Leap Day

Happy Leap Day! This week’s data comes from the February 29 article on Wikipedia.

February 29 is a leap day (or “leap year day”), an intercalary date added periodically to create leap years in the Julian and Gregorian calendars.

One event that’s missing from Wikipedia’s list: R version 1.0 was released on February 29, 2000.

Which cohort of leap day births is most represented in Wikipedia’s data? Are any years surprisingly underrepresented compared to nearby years? What other patterns can you find in the data?

The Data

# Option 1: tidytuesdayR package 
## install.packages("tidytuesdayR")

tuesdata <- tidytuesdayR::tt_load('2024-02-27')
## OR
tuesdata <- tidytuesdayR::tt_load(2024, week = 9)

events <- tuesdata$events
births <- tuesdata$births
deaths <- tuesdata$deaths

# Option 2: Read directly from GitHub

events <- readr::read_csv('https://raw.githubusercontent.com/rfordatascience/tidytuesday/main/data/2024/2024-02-27/events.csv')
births <- readr::read_csv('https://raw.githubusercontent.com/rfordatascience/tidytuesday/main/data/2024/2024-02-27/births.csv')
deaths <- readr::read_csv('https://raw.githubusercontent.com/rfordatascience/tidytuesday/main/data/2024/2024-02-27/deaths.csv')

How to Participate

Explore the data, watching out for interesting relationships. We would like to emphasize that you should not draw conclusions about causation in the data. There are various moderating variables that affect all data, many of which might not have been captured in these datasets.
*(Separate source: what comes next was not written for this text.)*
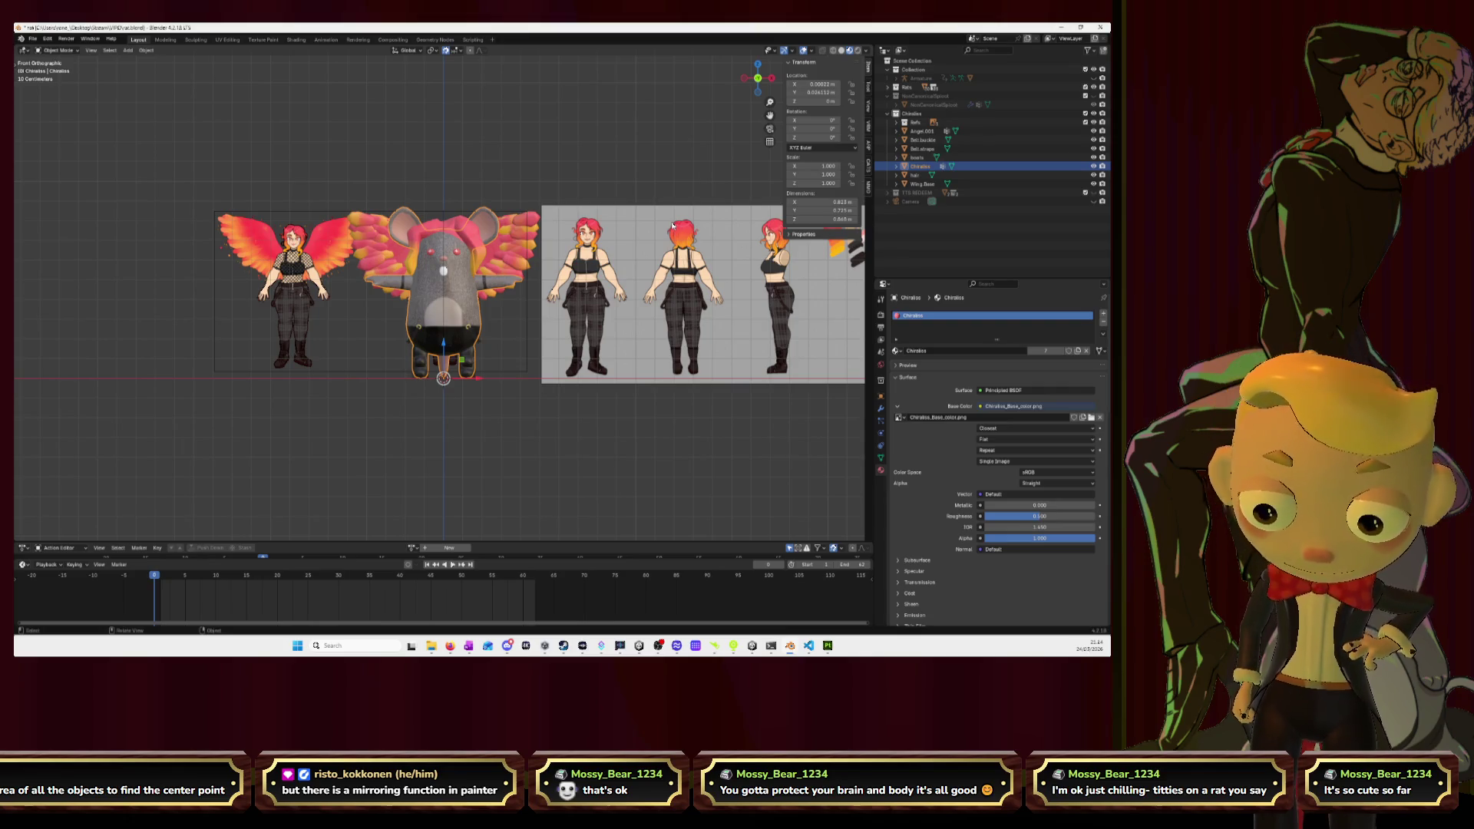
key("alt+Tab")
As such, our suggestion is to use the data provided to practice your data tidying and plotting techniques, and to consider for yourself what nuances might underlie these relationships.
Create a visualization, a model, a shiny app, or some other piece of data-science-related output, using R or another programming language.
Share your output and the code used to generate it on social media with the #TidyTuesday hashtag.

Data Dictionary

`events.csv`

variable	class	description
year	integer	Year of the event.
event	character	A short, free-text description of the event.

`births.csv`

variable	class	description
year_birth	integer	Year in which this person was born.
person	character	The name of the person.
description	character	A short description of the person.
year_death	integer	Year in which this person died.

`deaths.csv`

variable	class	description
year_death	integer	Year in which this person died.
person	character	The name of the person.
description	character	A short description of the person.
year_birth	integer	Year in which this person was born.

Cleaning Script

library(tidyverse)
library(rlang)
library(rvest)
library(here)

working_dir <- here::here("data", "2024", "2024-02-27")
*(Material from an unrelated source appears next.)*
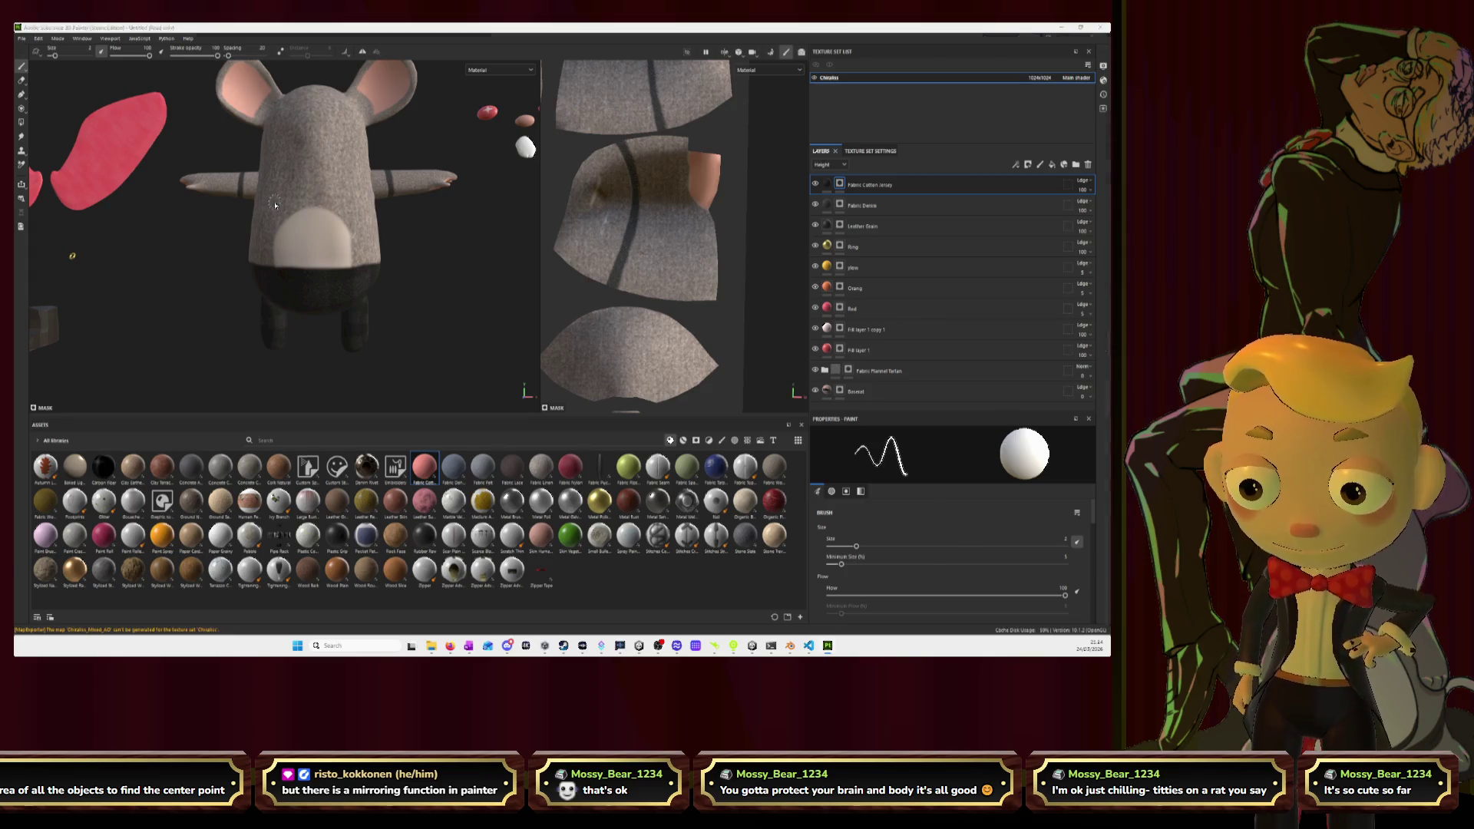
Paint white on the fabric mask for two dark chest arcs and a horizontal band.
key("alt+Tab")
key("alt+Tab")
middle_click_drag(271, 201, 298, 229)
feb29 <- "https://en.wikipedia.org/wiki/February_29"

# Read the HTML once so we don't have to keep hitting it.
feb29_html <- rvest::read_html(feb29)

# Find the headers. We'll use these to figure out which bullets are "inside"
# each header, since nothing "contains" them to make it easy.
h2s <- feb29_html |> 
  rvest::html_elements("h2") |> 
  rvest::html_text2() |> 
  stringr::str_remove("\\[edit\\]")

# We'll get all bullets that are after each header. We can then subtract out
# later lists to figure out what's under a particular header.
bullets_after_headers <- purrr::map(
  h2s,
  \(this_header) {
    this_selector <- glue::glue("h2:contains('{this_header}') ~ ul > li")
    feb29_html |> 
      rvest::html_elements(this_selector) |> 
      rvest::html_text2() |> 
      # Remove footnotes.
      stringr::str_remove_all("\\[\\d+\\]")
  }
) |> 
  rlang::set_names(h2s)

# Subtract subsequent bullets from each set.
bullets_in_headers <- purrr::map2(
  bullets_after_headers[-length(h2s)],
  bullets_after_headers[-1],
  setdiff
)

# The three sets we care about (Events, Births, Deaths) each have their own
# format.
events <- tibble::tibble(events = bullets_in_headers[["Events"]]) |> 
  tidyr::separate_wider_regex(
    "events",
    patterns = c(
      year = "^\\d+",
      " – ",
      event = ".*"
    )
  )
births <- tibble::tibble(births = bullets_in_headers[["Births"]]) |> 
  tidyr::separate_wider_regex(
    "births",
    patterns = c(
      year_birth = "^\\d+",
      " – ",
      person = ".*"
    )
  ) |> 
  tidyr::separate_wider_regex(
    "person",
    patterns = c(
      person = "[^(]*",
      "\\(d\\. ",
      "(?:February 29, )*",
      year_death = "\\d+",
      "\\)\\.?"
    ),
    too_few = "align_start"
  ) |> 
  tidyr::separate_wider_regex(
    "person",
    patterns = c(
      person = "[^,]*",
      ", ",
      description = ".*"
    ),
    too_few = "align_start"
  )

deaths <- tibble::tibble(deaths = bullets_in_headers[["Deaths"]]) |> 
  tidyr::separate_wider_regex(
    "deaths",
    patterns = c(
      year_death = "^\\d+",
      " – ",
      person = ".*"
    )
  ) |> 
  tidyr::separate_wider_regex(
    "person",
    patterns = c(
      person = "[^(]*",
      "\\(b\\. ",
      "(?:February 29, )*",
      year_birth = "\\d+",
      "\\)\\.?"
    ),
    too_few = "align_start"
  ) |> 
  tidyr::separate_wider_regex(
    "person",
    patterns = c(
      person = "[^,]*",
      ", ",
      description = ".*"
    ),
    too_few = "align_start"
  )

readr::write_csv(
  events,
  fs::path(working_dir, "events.csv")
)
readr::write_csv(
  births,
  fs::path(working_dir, "births.csv")
)
readr::write_csv(
  deaths,
  fs::path(working_dir, "deaths.csv")
)